Description: Axiom of Equality. One of the equality and substitution axioms of predicate calculus with equality. It states that equality is a right-Euclidean binary relation (this is similar, but not identical, to being transitive, which is proved as equtr ). This axiom scheme is a sub-scheme of Axiom Scheme B8 of system S2 of Tarski, p. 75, whose general form cannot be represented with our notation. Also appears as Axiom C7 of Monk2 p. 105 and Axiom Scheme C8' in Megill p. 448 (p. 16 of the preprint).

The equality symbol was invented in 1557 by Robert Recorde. He chose a pair of parallel lines of the same length because "noe .2. thynges, can be moare equalle".

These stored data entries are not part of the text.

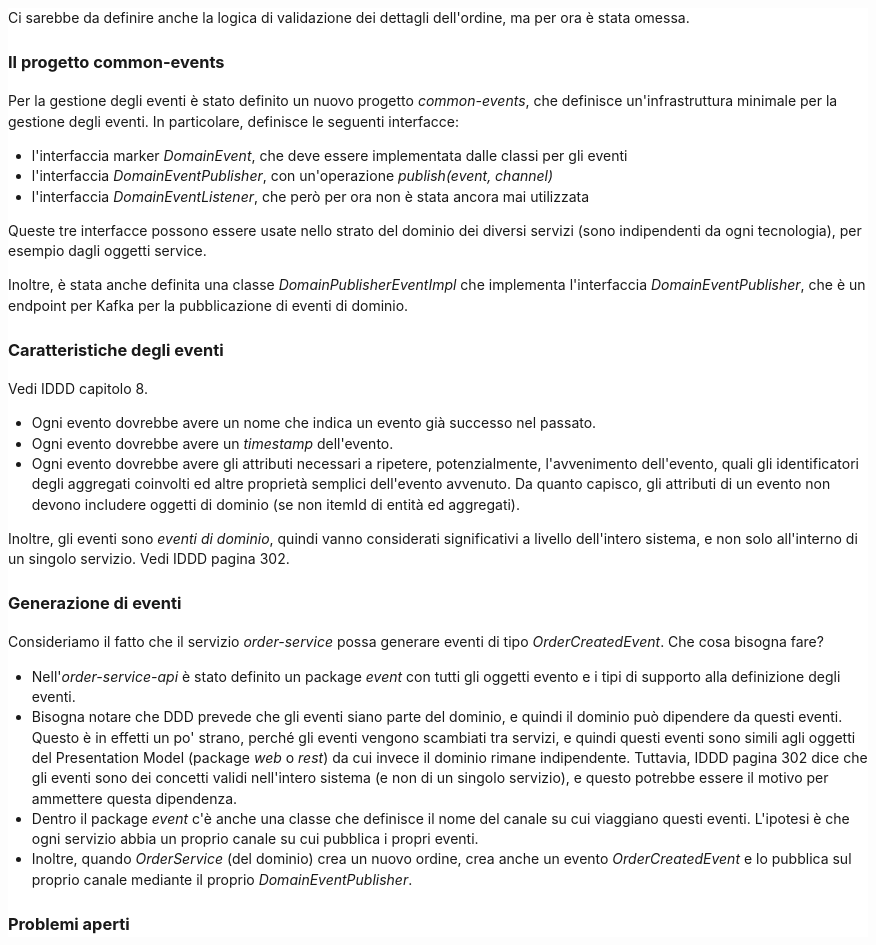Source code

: Ci sarebbe da definire anche la logica di validazione dei dettagli dell'ordine, ma per ora è stata omessa. 

### Il progetto common-events 

Per la gestione degli eventi è stato definito un nuovo progetto *common-events*, che definisce un'infrastruttura minimale per la gestione degli eventi. In particolare, definisce le seguenti interfacce: 
* l'interfaccia marker *DomainEvent*, che deve essere implementata dalle classi per gli eventi 
* l'interfaccia *DomainEventPublisher*, con un'operazione *publish(event, channel)* 
* l'interfaccia *DomainEventListener*, che però per ora non è stata ancora mai utilizzata 

Queste tre interfacce possono essere usate nello strato del dominio dei diversi servizi (sono indipendenti da ogni tecnologia), per esempio dagli oggetti service. 

Inoltre, è stata anche definita una classe *DomainPublisherEventImpl* che implementa l'interfaccia *DomainEventPublisher*, che è un endpoint per Kafka per la pubblicazione di eventi di dominio. 

### Caratteristiche degli eventi

Vedi IDDD capitolo 8. 
* Ogni evento dovrebbe avere un nome che indica un evento già successo nel passato.
* Ogni evento dovrebbe avere un *timestamp* dell'evento. 
* Ogni evento dovrebbe avere gli attributi necessari a ripetere, potenzialmente, l'avvenimento dell'evento, quali gli identificatori degli aggregati coinvolti ed altre proprietà semplici dell'evento avvenuto. 
Da quanto capisco, gli attributi di un evento non devono includere oggetti di dominio (se non itemId di entità ed aggregati).  

Inoltre, gli eventi sono *eventi di dominio*, quindi vanno considerati significativi a livello dell'intero sistema, e non solo all'interno di un singolo servizio. 
Vedi IDDD pagina 302. 

### Generazione di eventi 

Consideriamo il fatto che il servizio *order-service* possa generare eventi di tipo *OrderCreatedEvent*. Che cosa bisogna fare? 

* Nell'*order-service-api* è stato definito un package *event* con tutti gli oggetti evento e i tipi di supporto alla definizione degli eventi. 
* Bisogna notare che DDD prevede che gli eventi siano parte del dominio, e quindi il dominio può dipendere da questi eventi. Questo è in effetti un po' strano, perché gli eventi vengono scambiati tra servizi, e quindi questi eventi sono simili agli oggetti del Presentation Model (package *web* o *rest*) da cui invece il dominio rimane indipendente.
  Tuttavia, IDDD pagina 302 dice che gli eventi sono dei concetti validi nell'intero sistema (e non di un singolo servizio), e questo potrebbe essere il motivo per ammettere questa dipendenza.  
* Dentro il package *event* c'è anche una classe che definisce il nome del canale su cui viaggiano questi eventi. L'ipotesi è che ogni servizio abbia un proprio canale su cui pubblica i propri eventi. 
* Inoltre, quando *OrderService* (del dominio) crea un nuovo ordine, crea anche un evento *OrderCreatedEvent* e lo pubblica sul proprio canale mediante il proprio *DomainEventPublisher*. 

### Problemi aperti 

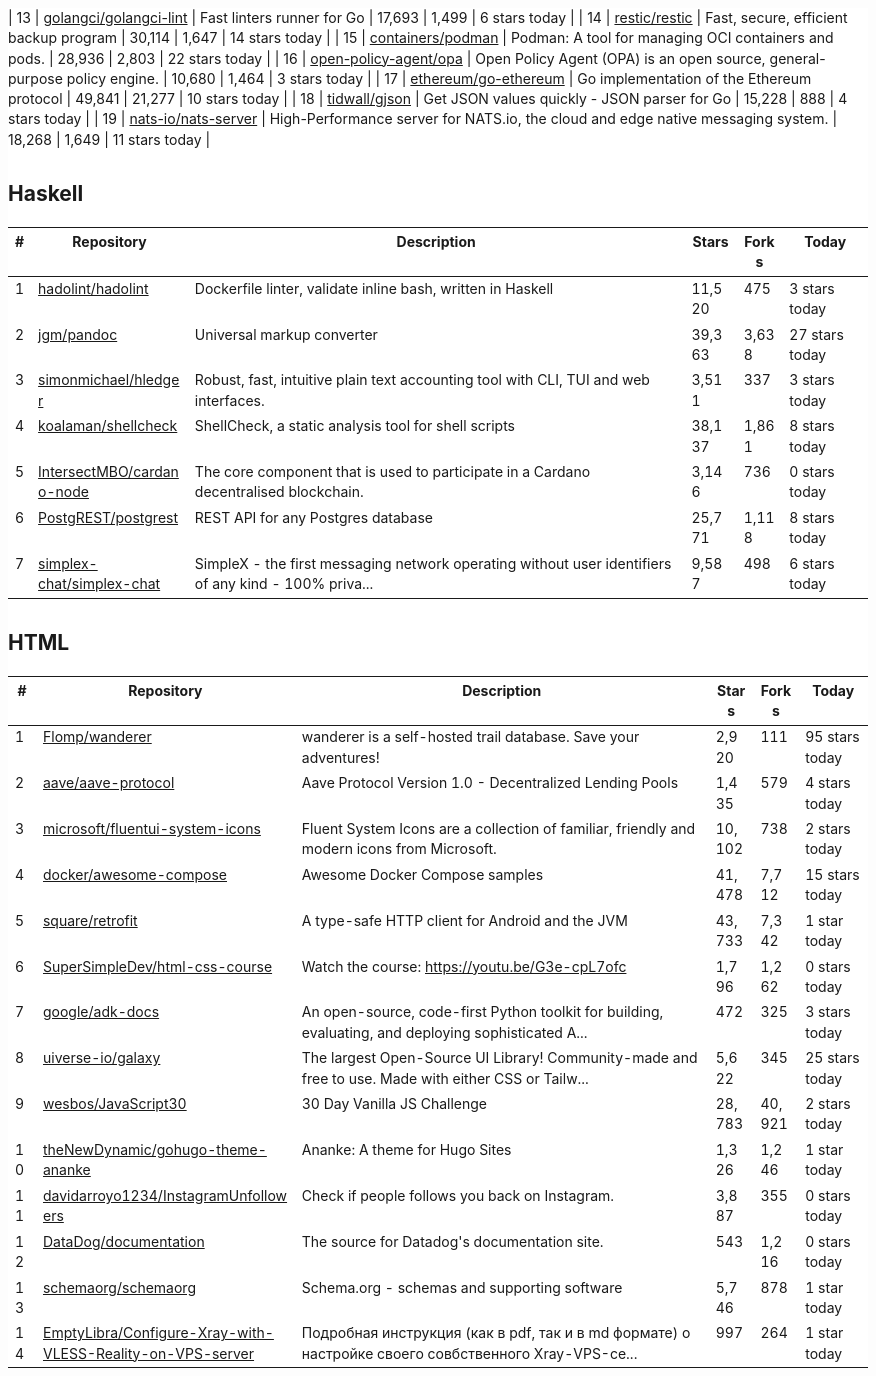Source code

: | 13 | [golangci/golangci-lint](https://github.com/golangci/golangci-lint) | Fast linters runner for Go | 17,693 | 1,499 | 6 stars today |
| 14 | [restic/restic](https://github.com/restic/restic) | Fast, secure, efficient backup program | 30,114 | 1,647 | 14 stars today |
| 15 | [containers/podman](https://github.com/containers/podman) | Podman: A tool for managing OCI containers and pods. | 28,936 | 2,803 | 22 stars today |
| 16 | [open-policy-agent/opa](https://github.com/open-policy-agent/opa) | Open Policy Agent (OPA) is an open source, general-purpose policy engine. | 10,680 | 1,464 | 3 stars today |
| 17 | [ethereum/go-ethereum](https://github.com/ethereum/go-ethereum) | Go implementation of the Ethereum protocol | 49,841 | 21,277 | 10 stars today |
| 18 | [tidwall/gjson](https://github.com/tidwall/gjson) | Get JSON values quickly - JSON parser for Go | 15,228 | 888 | 4 stars today |
| 19 | [nats-io/nats-server](https://github.com/nats-io/nats-server) | High-Performance server for NATS.io, the cloud and edge native messaging system. | 18,268 | 1,649 | 11 stars today |

## Haskell

| # | Repository | Description | Stars | Forks | Today |
| --- | --- | --- | --- | --- | --- |
| 1 | [hadolint/hadolint](https://github.com/hadolint/hadolint) | Dockerfile linter, validate inline bash, written in Haskell | 11,520 | 475 | 3 stars today |
| 2 | [jgm/pandoc](https://github.com/jgm/pandoc) | Universal markup converter | 39,363 | 3,638 | 27 stars today |
| 3 | [simonmichael/hledger](https://github.com/simonmichael/hledger) | Robust, fast, intuitive plain text accounting tool with CLI, TUI and web interfaces. | 3,511 | 337 | 3 stars today |
| 4 | [koalaman/shellcheck](https://github.com/koalaman/shellcheck) | ShellCheck, a static analysis tool for shell scripts | 38,137 | 1,861 | 8 stars today |
| 5 | [IntersectMBO/cardano-node](https://github.com/IntersectMBO/cardano-node) | The core component that is used to participate in a Cardano decentralised blockchain. | 3,146 | 736 | 0 stars today |
| 6 | [PostgREST/postgrest](https://github.com/PostgREST/postgrest) | REST API for any Postgres database | 25,771 | 1,118 | 8 stars today |
| 7 | [simplex-chat/simplex-chat](https://github.com/simplex-chat/simplex-chat) | SimpleX - the first messaging network operating without user identifiers of any kind - 100% priva... | 9,587 | 498 | 6 stars today |

## HTML

| # | Repository | Description | Stars | Forks | Today |
| --- | --- | --- | --- | --- | --- |
| 1 | [Flomp/wanderer](https://github.com/Flomp/wanderer) | wanderer is a self-hosted trail database. Save your adventures! | 2,920 | 111 | 95 stars today |
| 2 | [aave/aave-protocol](https://github.com/aave/aave-protocol) | Aave Protocol Version 1.0 - Decentralized Lending Pools | 1,435 | 579 | 4 stars today |
| 3 | [microsoft/fluentui-system-icons](https://github.com/microsoft/fluentui-system-icons) | Fluent System Icons are a collection of familiar, friendly and modern icons from Microsoft. | 10,102 | 738 | 2 stars today |
| 4 | [docker/awesome-compose](https://github.com/docker/awesome-compose) | Awesome Docker Compose samples | 41,478 | 7,712 | 15 stars today |
| 5 | [square/retrofit](https://github.com/square/retrofit) | A type-safe HTTP client for Android and the JVM | 43,733 | 7,342 | 1 star today |
| 6 | [SuperSimpleDev/html-css-course](https://github.com/SuperSimpleDev/html-css-course) | Watch the course: https://youtu.be/G3e-cpL7ofc | 1,796 | 1,262 | 0 stars today |
| 7 | [google/adk-docs](https://github.com/google/adk-docs) | An open-source, code-first Python toolkit for building, evaluating, and deploying sophisticated A... | 472 | 325 | 3 stars today |
| 8 | [uiverse-io/galaxy](https://github.com/uiverse-io/galaxy) | The largest Open-Source UI Library! Community-made and free to use. Made with either CSS or Tailw... | 5,622 | 345 | 25 stars today |
| 9 | [wesbos/JavaScript30](https://github.com/wesbos/JavaScript30) | 30 Day Vanilla JS Challenge | 28,783 | 40,921 | 2 stars today |
| 10 | [theNewDynamic/gohugo-theme-ananke](https://github.com/theNewDynamic/gohugo-theme-ananke) | Ananke: A theme for Hugo Sites | 1,326 | 1,246 | 1 star today |
| 11 | [davidarroyo1234/InstagramUnfollowers](https://github.com/davidarroyo1234/InstagramUnfollowers) | Check if people follows you back on Instagram. | 3,887 | 355 | 0 stars today |
| 12 | [DataDog/documentation](https://github.com/DataDog/documentation) | The source for Datadog's documentation site. | 543 | 1,216 | 0 stars today |
| 13 | [schemaorg/schemaorg](https://github.com/schemaorg/schemaorg) | Schema.org - schemas and supporting software | 5,746 | 878 | 1 star today |
| 14 | [EmptyLibra/Configure-Xray-with-VLESS-Reality-on-VPS-server](https://github.com/EmptyLibra/Configure-Xray-with-VLESS-Reality-on-VPS-server) | Подробная инструкция (как в pdf, так и в md формате) о настройке своего совбственного Xray-VPS-се... | 997 | 264 | 1 star today |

We prove in ax7 that this axiom can be recovered from its weakened version ax7v where x and y are assumed to be disjoint variables. In particular, the only theorem referencing ax-7 should be ax7v . See the comment of ax7v for more details on these matters. (Contributed by NM, 10-Jan-1993) (Revised by BJ, 7-Dec-2020) Use ax7 instead. (New usage is discouraged.)

Ref Expression
Assertion ax-7 ${⊢}{x}={y}\to \left({x}={z}\to {y}={z}\right)$

### Detailed syntax breakdown

Step Hyp Ref Expression
0 vx ${setvar}{x}$
1 0 cv ${setvar}{x}$
2 vy ${setvar}{y}$
3 2 cv ${setvar}{y}$
4 1 3 wceq ${wff}{x}={y}$
5 vz ${setvar}{z}$
6 5 cv ${setvar}{z}$
7 1 6 wceq ${wff}{x}={z}$
8 3 6 wceq ${wff}{y}={z}$
9 7 8 wi ${wff}\left({x}={z}\to {y}={z}\right)$
10 4 9 wi ${wff}\left({x}={y}\to \left({x}={z}\to {y}={z}\right)\right)$